A: Every incident will be evaluated on a case by case basis and treated seriously. That said, it’s important to remember that not every situation is, in fact, bullying. Sometimes misunderstandings and miscommunications will result in one party feeling that they were a target of bullying. Generally, an action is considered bullying if it:
- demonstrates a pattern of repeated behaviors
- causes physical or emotional harm to the target student or damage to his or her property
- is based on an imbalance of power in the relationship between aggressor and victim.
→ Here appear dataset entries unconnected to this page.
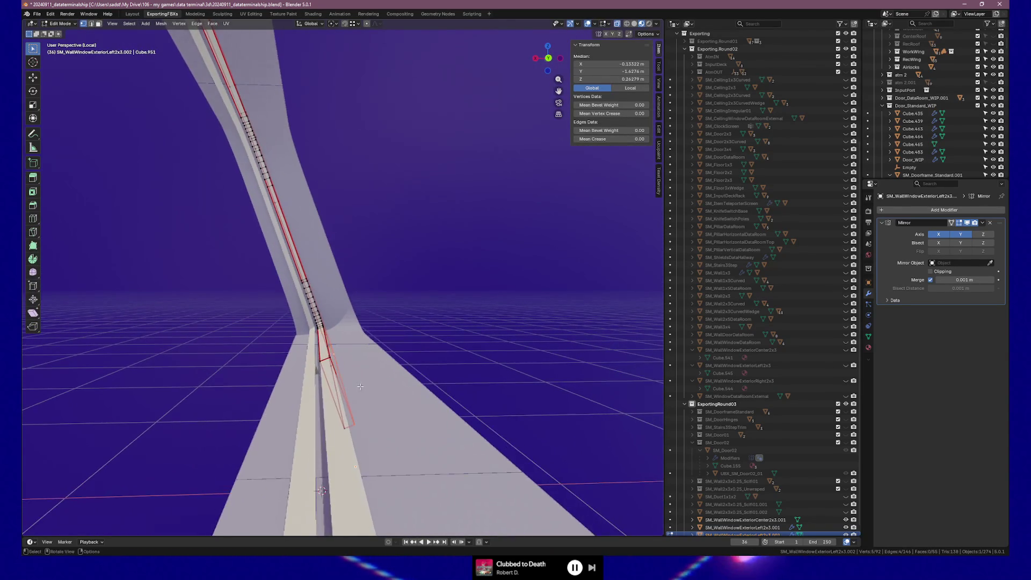
click(338, 397)
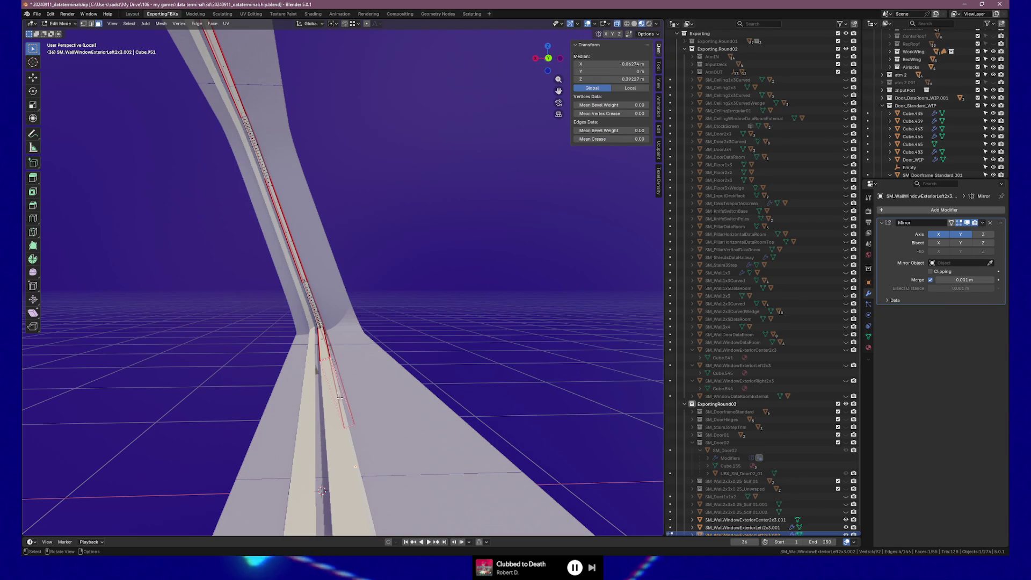
right_click(339, 398)
click(337, 394)
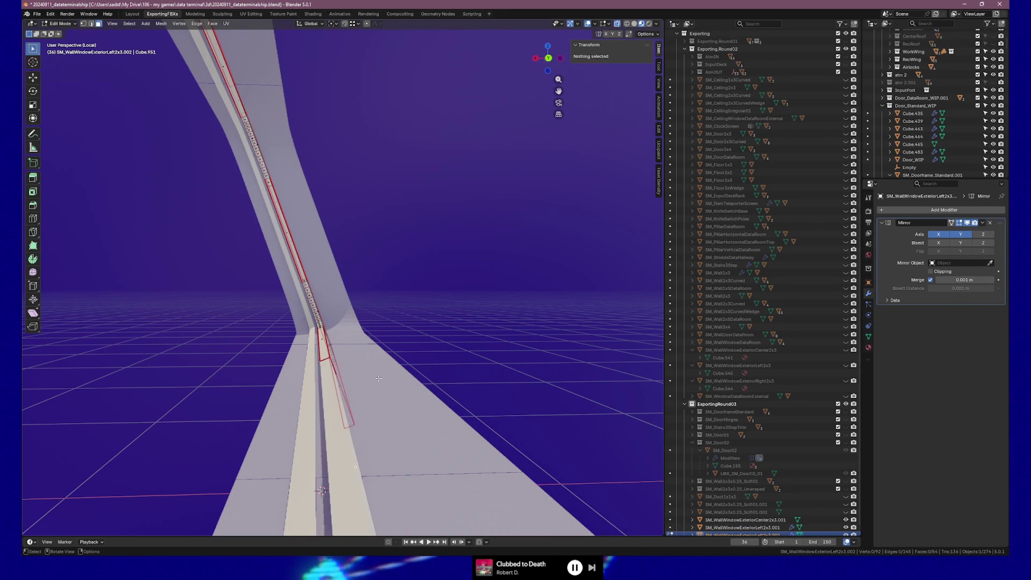
key(Tab)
A: It is sometimes hard to know when a behavior crosses the line from “teasing” to bullying. Is eye rolling bullying? What about name-calling? We all need to learn to discern between teasing/joking/talking back kind of behaviors and actual bullying behaviors. Sometimes it's hard to tell and often depends on the situation. However, parents and teachers alike should continue to go back to the points above when evaluating: if there is a power imbalance and repeated acts of aggressive, belittling and/or shunning behavior, it is bullying. It is important to keep in mind age and gender differences as well. Sometimes children are simply experimenting with their own social power. It’s okay, as a parent or educator, to say to a child, “Hey, what was that? I’m not sure I liked that look (that comment, etc.).” Having a discussion about it helps kids learn more about the boundaries of acceptable behavior.
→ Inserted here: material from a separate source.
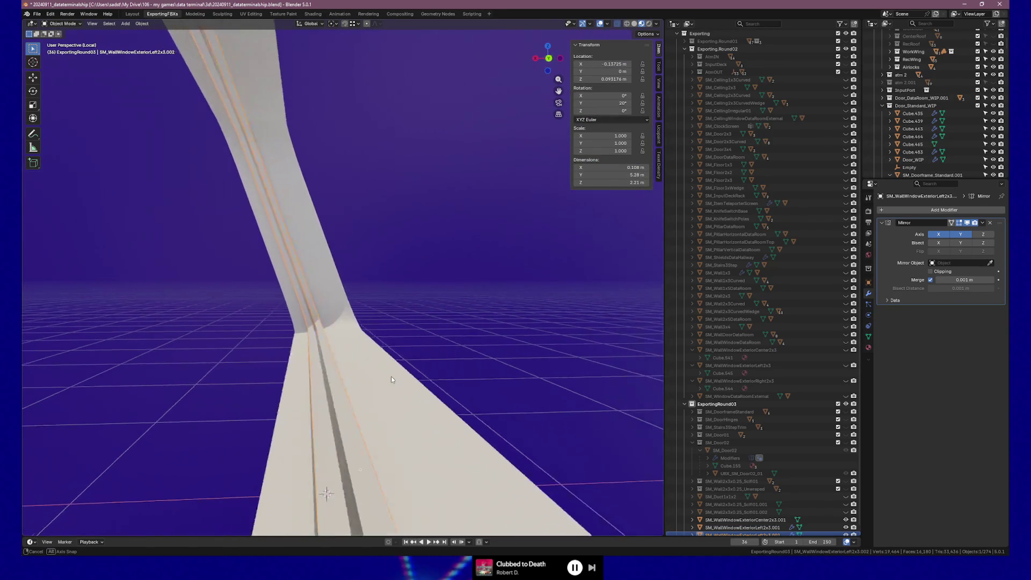
drag(391, 378, 393, 378)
A: In keeping with the Massachusetts Law regarding bullying (including cyberbullying), bullying is prohibited:
- At school-sponsored or school-related functions
- At school and at all school facilities
- On school buses and school bus stops
- Through the use of technology or an electronic device owned, licensed or used by a school; and
- At non-school-related locations and through non-school technology or electronic devices, if the bullying affects the school environment.
Encouraging others to target a student with any of the behaviors listed above may also be considered bullying.